Having mulled all this around in my head for a few days, it seems clear to me that closure of this OFC journey cannot occur until I understand and experience how AI can be used to augment the interrogation of two types of private collection:
- primarily text-based archives; and
- collections more focused on objects.
These are the types of collections that, in my experience, are most likely to be possessed by private individuals. Note that I am explicitly focusing on ‘private’ collections, because institutions undoubtedly manage their archives and collections differently from private individuals: processes are formally designed to ensure effectiveness and longevity; tasks get done because staff are paid to do them; and IT support is usually at a far greater scale and complexity. Much work is underway to apply AI to institutional collections; however, my focus is to understand how individuals can apply it to their own private collections. With my current level of understanding, I believe I need to investigate the following specific aspects:
- The practicalities of preparing a private archive for AI. To explore this, I would most likely use PAWDOC (a primarily text-based archive), and b. my Mementos collection (more focused on objects), to explore this topic.
∼ - Researching if AI is capable of accessing and understanding the contents of files other than text – sound, image, and video (Large Language Models – LLMs – specifically deal with text). This is particularly relevant to collections more focused on objects.
∼ - The practicalities of building an AI interrogation capability for a private archive which has only an index and information within its digital file names. This would probably be the simplest implementation and so the best one to do first to learn some basics. I would use my Mementos collection to investigate this.
∼ - The practicalities of building an AI interrogation capability for a private archive which does have machine readable text content. To investigate this, I could just use the app-generated content within PAWDOC (for example, all the Microsoft office documents within PAWDOC). Alternatively, and more ambitiously, I could try to OCR some or all of the PAWDOC scanned documents and include them in the investigation.

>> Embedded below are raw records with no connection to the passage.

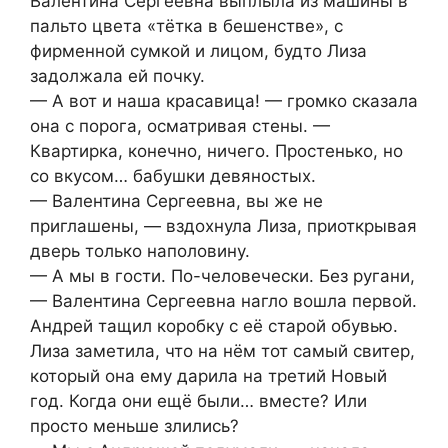
Валентина Сергеевна выплыла из машины в
пальто цвета «тётка в бешенстве», с
фирменной сумкой и лицом, будто Лиза
задолжала ей почку.
— А вот и наша красавица! — громко сказала
она с порога, осматривая стены. —
Квартирка, конечно, ничего. Простенько, но
со вкусом… бабушки девяностых.
— Валентина Сергеевна, вы же не
приглашены, — вздохнула Лиза, приоткрывая
дверь только наполовину.
— А мы в гости. По-человечески. Без ругани,
— Валентина Сергеевна нагло вошла первой.
Андрей тащил коробку с её старой обувью.
Лиза заметила, что на нём тот самый свитер,
который она ему дарила на третий Новый
год. Когда они ещё были… вместе? Или
просто меньше злились?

∼ - The practicalities of building an AI interrogation facility for a private collection containing a combination of text, sound, image, and video. The viability of this investigation would depend on the outcome of 2. above. It would probably involve extending one or both of the implementations described in 3 and 4.
If I get round to any or all of these journeys, they would be recorded in their own separate spaces within this pwofc.com website; and, should they get completed, their results would be used to update the OFC tutorial. Only then would I consider closing this OFC journey.